The turning point came when she became a judge on a TV singer-songwriter contest, Sing My Song, on China's national broadcaster CCTV last year. Having to give feedback to the contestants on the spot was challenging, she recalled.
"Right there, right then, you had to respond and tell them what this song means to you," she said.
"It took many, many episodes of recording before I got comfortable with just letting things happen, not be taken aback by all these people who are speaking so eloquently and not be intimidated by them, just to stay focused on what I am able to say.
"It helped in being confident. All these words start to flow into you because you just stopped fearing."
Such is her appeal that she has already made inroads into mainland China. Recently, she drove up a mountain called Xian Nu Shan (literally "fairy mountain") and found fans there.
"There was this huge community of people there and they knew my songs," she said, with a laugh. Asked how she will continue to help to strengthen ties between Singapore and China, the star replied that she does not see herself as a diplomat: "As a human being, wherever we go, we try to strengthen bonds with the world. The government is doing a great job of strengthening ties with China. "I try to strengthen the ties with my music."
- The Business Times.
Five facts about Tanya Chua:
1. Chua, 40, made her debut in 1999 in Taiwan with Mandarin album Breathe.

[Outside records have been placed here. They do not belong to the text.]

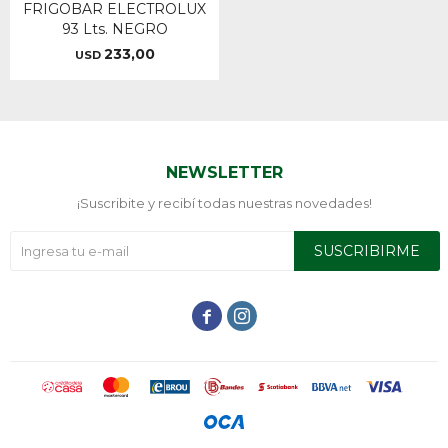
FRIGOBAR ELECTROLUX
93 Lts. NEGRO
233,00
USD
NEWSLETTER
¡Suscribite y recibí todas nuestras novedades!
SUSCRIBIRME

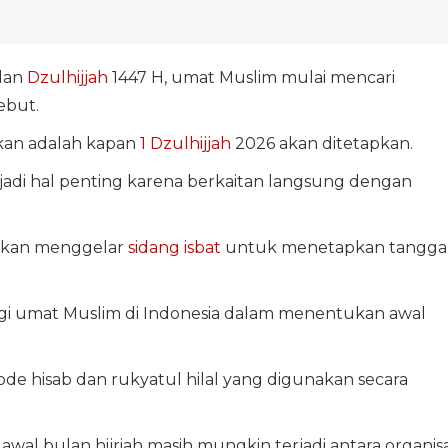
lan
Dzulhijjah
1447 H, umat Muslim mulai mencari
sebut.
akan adalah kapan
1 Dzulhijjah
2026 akan ditetapkan.
adi hal penting karena berkaitan langsung dengan
 akan menggelar
sidang isbat
untuk menetapkan tangga
bagi umat Muslim di Indonesia dalam menentukan awal
de hisab dan rukyatul hilal yang digunakan secara
al bulan hijriah masih mungkin terjadi antara organisa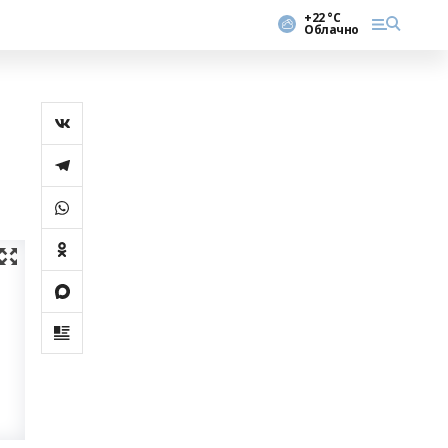
+22 °С
Облачно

2. She has won the coveted Best Mandarin Female Artist title in the prestigious Golden Melody Awards three times, making her the first Singaporean artist to do so.
3. She is also an award-winning composer and album producer. She has written songs for many prolific singers including Stefanie Sun, Sammi Cheng, Sandy Lam and more.
4. Chua wrote and composed Where I Belong, which was commissioned as the theme song for the 2001 National Day in Singapore.
5. She is effectively bilingual, having released albums in both English and Chinese over the years.